→ Requirement
Reproduce every line of the listing exactly.

→ Listed entries
-------

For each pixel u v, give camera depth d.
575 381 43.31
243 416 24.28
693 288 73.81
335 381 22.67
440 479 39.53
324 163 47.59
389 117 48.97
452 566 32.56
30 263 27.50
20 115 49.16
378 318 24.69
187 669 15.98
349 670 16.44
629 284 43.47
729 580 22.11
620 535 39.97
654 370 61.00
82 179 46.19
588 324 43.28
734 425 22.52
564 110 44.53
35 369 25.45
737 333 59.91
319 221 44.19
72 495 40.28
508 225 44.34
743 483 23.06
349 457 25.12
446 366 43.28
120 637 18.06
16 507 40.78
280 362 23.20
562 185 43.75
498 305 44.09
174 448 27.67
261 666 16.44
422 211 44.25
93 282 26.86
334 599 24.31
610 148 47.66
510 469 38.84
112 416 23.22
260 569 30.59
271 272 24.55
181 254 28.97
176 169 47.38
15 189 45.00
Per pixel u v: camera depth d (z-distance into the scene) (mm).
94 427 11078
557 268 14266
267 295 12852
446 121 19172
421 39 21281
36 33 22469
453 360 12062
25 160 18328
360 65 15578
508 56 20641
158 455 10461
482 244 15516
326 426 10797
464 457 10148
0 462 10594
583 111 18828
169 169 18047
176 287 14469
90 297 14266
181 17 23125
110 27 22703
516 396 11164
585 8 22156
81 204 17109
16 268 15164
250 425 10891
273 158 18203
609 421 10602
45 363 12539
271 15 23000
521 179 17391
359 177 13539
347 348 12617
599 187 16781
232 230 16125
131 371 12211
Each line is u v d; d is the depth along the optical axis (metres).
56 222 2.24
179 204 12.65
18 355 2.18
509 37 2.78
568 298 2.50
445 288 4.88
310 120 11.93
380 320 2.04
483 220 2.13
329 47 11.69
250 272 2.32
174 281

-------

→ Output for this task
For each pixel u v, give camera depth d.
575 381 43.31
243 416 24.28
693 288 73.81
335 381 22.67
440 479 39.53
324 163 47.59
389 117 48.97
452 566 32.56
30 263 27.50
20 115 49.16
378 318 24.69
187 669 15.98
349 670 16.44
629 284 43.47
729 580 22.11
620 535 39.97
654 370 61.00
82 179 46.19
588 324 43.28
734 425 22.52
564 110 44.53
35 369 25.45
737 333 59.91
319 221 44.19
72 495 40.28
508 225 44.34
743 483 23.06
349 457 25.12
446 366 43.28
120 637 18.06
16 507 40.78
280 362 23.20
562 185 43.75
498 305 44.09
174 448 27.67
261 666 16.44
422 211 44.25
93 282 26.86
334 599 24.31
610 148 47.66
510 469 38.84
112 416 23.22
260 569 30.59
271 272 24.55
181 254 28.97
176 169 47.38
15 189 45.00
Per pixel u v: camera depth d (z-distance into the scene) (mm).
94 427 11078
557 268 14266
267 295 12852
446 121 19172
421 39 21281
36 33 22469
453 360 12062
25 160 18328
360 65 15578
508 56 20641
158 455 10461
482 244 15516
326 426 10797
464 457 10148
0 462 10594
583 111 18828
169 169 18047
176 287 14469
90 297 14266
181 17 23125
110 27 22703
516 396 11164
585 8 22156
81 204 17109
16 268 15164
250 425 10891
273 158 18203
609 421 10602
45 363 12539
271 15 23000
521 179 17391
359 177 13539
347 348 12617
599 187 16781
232 230 16125
131 371 12211
Each line is u v d; d is the depth along the optical axis (metres).
56 222 2.24
179 204 12.65
18 355 2.18
509 37 2.78
568 298 2.50
445 288 4.88
310 120 11.93
380 320 2.04
483 220 2.13
329 47 11.69
250 272 2.32
174 281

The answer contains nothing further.